Stored data entries:

----

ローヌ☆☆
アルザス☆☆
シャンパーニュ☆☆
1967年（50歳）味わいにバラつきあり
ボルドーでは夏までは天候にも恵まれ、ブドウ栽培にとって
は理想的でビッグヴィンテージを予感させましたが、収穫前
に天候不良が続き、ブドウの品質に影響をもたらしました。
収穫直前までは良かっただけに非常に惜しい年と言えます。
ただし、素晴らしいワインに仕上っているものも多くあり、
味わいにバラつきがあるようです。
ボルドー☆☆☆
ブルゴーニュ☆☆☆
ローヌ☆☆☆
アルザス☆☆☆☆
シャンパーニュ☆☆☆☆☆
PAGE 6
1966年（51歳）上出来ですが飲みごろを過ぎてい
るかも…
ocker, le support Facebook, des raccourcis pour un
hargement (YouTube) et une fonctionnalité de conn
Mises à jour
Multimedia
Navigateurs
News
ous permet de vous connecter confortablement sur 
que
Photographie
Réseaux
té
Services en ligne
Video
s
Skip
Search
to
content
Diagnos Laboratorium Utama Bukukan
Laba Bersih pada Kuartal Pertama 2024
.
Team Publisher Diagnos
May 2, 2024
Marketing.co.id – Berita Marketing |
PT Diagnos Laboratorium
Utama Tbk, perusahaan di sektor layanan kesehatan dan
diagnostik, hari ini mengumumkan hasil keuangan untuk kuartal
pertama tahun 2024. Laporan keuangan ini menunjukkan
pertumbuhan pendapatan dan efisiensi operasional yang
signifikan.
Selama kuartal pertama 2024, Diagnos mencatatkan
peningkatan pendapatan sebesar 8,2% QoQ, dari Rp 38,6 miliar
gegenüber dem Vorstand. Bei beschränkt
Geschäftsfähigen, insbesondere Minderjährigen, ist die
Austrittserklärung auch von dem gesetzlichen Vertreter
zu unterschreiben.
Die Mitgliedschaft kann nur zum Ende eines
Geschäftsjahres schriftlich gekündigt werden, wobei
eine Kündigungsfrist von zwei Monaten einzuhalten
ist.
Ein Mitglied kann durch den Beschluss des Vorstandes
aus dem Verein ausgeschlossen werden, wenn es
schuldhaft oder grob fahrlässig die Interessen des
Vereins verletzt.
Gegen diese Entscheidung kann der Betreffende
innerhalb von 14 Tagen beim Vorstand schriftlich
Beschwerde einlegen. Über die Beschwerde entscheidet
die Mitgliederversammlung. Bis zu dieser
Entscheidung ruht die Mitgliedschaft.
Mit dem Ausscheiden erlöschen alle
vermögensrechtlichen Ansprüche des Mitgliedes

----

# [Assignment]
Extract every line from the one containing "gegenüber dem Vorstand. Bei beschränkt" through the last line of the data, inclusive, exactly as written.

# [Solution]
gegenüber dem Vorstand. Bei beschränkt
Geschäftsfähigen, insbesondere Minderjährigen, ist die
Austrittserklärung auch von dem gesetzlichen Vertreter
zu unterschreiben.
Die Mitgliedschaft kann nur zum Ende eines
Geschäftsjahres schriftlich gekündigt werden, wobei
eine Kündigungsfrist von zwei Monaten einzuhalten
ist.
Ein Mitglied kann durch den Beschluss des Vorstandes
aus dem Verein ausgeschlossen werden, wenn es
schuldhaft oder grob fahrlässig die Interessen des
Vereins verletzt.
Gegen diese Entscheidung kann der Betreffende
innerhalb von 14 Tagen beim Vorstand schriftlich
Beschwerde einlegen. Über die Beschwerde entscheidet
die Mitgliederversammlung. Bis zu dieser
Entscheidung ruht die Mitgliedschaft.
Mit dem Ausscheiden erlöschen alle
vermögensrechtlichen Ansprüche des Mitgliedes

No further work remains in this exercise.